# Corned Pork Belly - Shown on Triple D!!!!



## smokinhusker (Aug 1, 2012)

The BF recently saw on Triple D, the Pork Belly Reuben served by Bunk's Sandwiches in OR, and then saw it on United States of America Bacon. So he figured I could make it!!!!

He picked up some pork belly at the Asian Market (they don't have half or even whole slabs, it's already sliced into 2-3" pieces) and hoped it would work.

I wasn't planning on posting this so no pics of the process, except the finished product.

I mixed up Pops Brine (thank you! http://www.smokingmeatforums.com/a/pops-wet-curing-brine) and added Pickling Spices to it and added the belly. Into the fridge for 10 days. 

Took it out yesterday, rinsed, soaked and patted dry. I ground  1 Tbsp Pickling Spice, 1 tsp Crushed Red Pepper Flakes, 1 tsp Thyme, 1 tsp garlic pwd, 1 tsp fennel seeds and 1 Tbsp turbinado sugar and applied this to the belly. Let it air dry for about 1 1/2 hrs. 

I put it in a cast iron pan and into a 500* oven for 30 minutes, then reduced the oven temperature to 200* and let it roast for another

2 1/2 - 3 hours. I should have only roasted about 2 hours as these really browned up alot.
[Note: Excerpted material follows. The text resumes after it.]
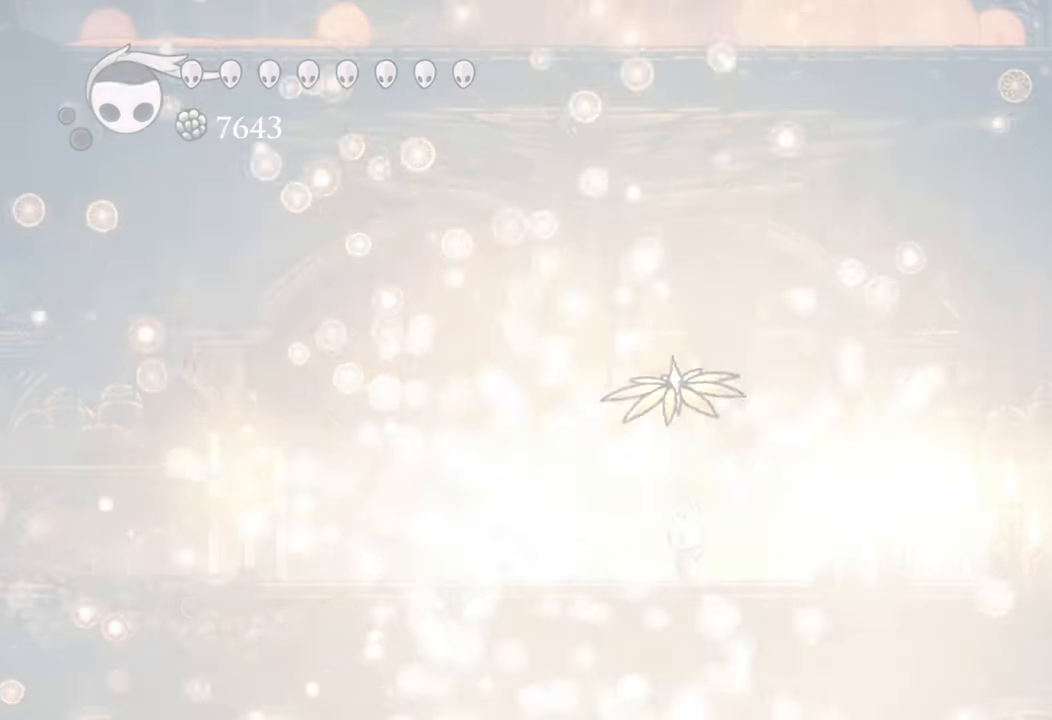
{"buttons": [], "events": []}
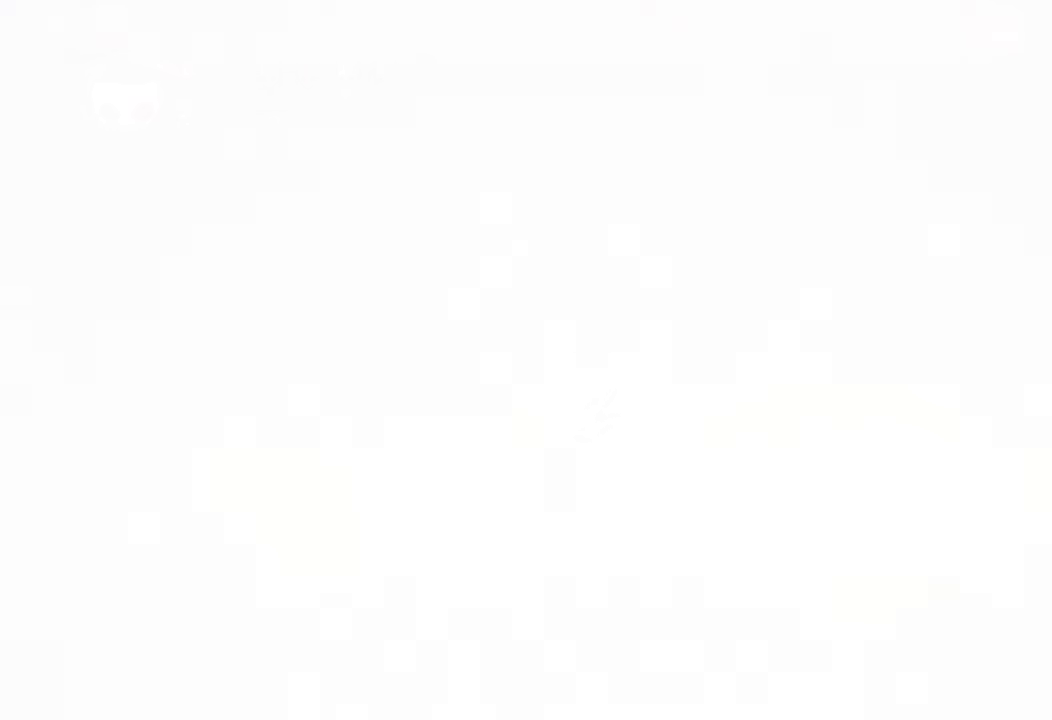
{"buttons": [], "events": []}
Let it cool and we tried it. I was pleasantly surprised at the flavor, it did taste like Corned Beef! BF couldn't stay out of it and now has all kinds of ideas for it's uses besides Pork Belly Reubens. I haven't made the Reubens yet and I'll probably have to make some more Corned Pork Belly before I get to make the sammies...

Finished 













DSC_0775.jpg



__ smokinhusker
__ Aug 1, 2012


















DSC_0776.jpg



__ smokinhusker
__ Aug 1, 2012






Thanks for looking!


----------



## diggingdogfarm (Aug 1, 2012)

Lookin' good!

FWIW, here's the video......

http://www.foodnetwork.com/videos/bunk-sandwiches-video/46829.html

~Martin


----------



## smokinhusker (Aug 1, 2012)

DiggingDogFarm said:


> Lookin' good!
> 
> FWIW, here's the video......
> 
> ...


Thanks Martin...I was going to post the video link and slipped my mind. Thanks for posting it!


----------



## scarbelly (Aug 1, 2012)

Looking good Alesia 

I wish we could get decent bellies here in this small town -


----------



## smokinhusker (Aug 1, 2012)

Scarbelly said:


> Looking good Alesia
> 
> I wish we could get decent bellies here in this small town -


Thanks Gary. I've only found these "pieces" at the Asian Market about 30 miles from us in Colorado Springs. I'm going to check Whole Foods and there's a little market to the west to see if I can order from them.


----------



## bigfish98 (Aug 1, 2012)

I wonder how this would work with pork shoulder......


----------



## chef jimmyj (Aug 2, 2012)

Sounds like a tasty way to do belly...JJ


----------



## smokinhusker (Aug 2, 2012)

It really is very good...


Chef JimmyJ said:


> Sounds like a tasty way to do belly...JJ


That I have no idea...might be more like corned ham


bigfish98 said:


> I wonder how this would work with pork shoulder......


----------



## chef jimmyj (Aug 2, 2012)

bigfish98 said:


> I wonder how this would work with pork shoulder......


 Here you go... http://www.smokingmeatforums.com/t/92982/corned-pork-and-pork-pastrami  Looks good to me...JJ


----------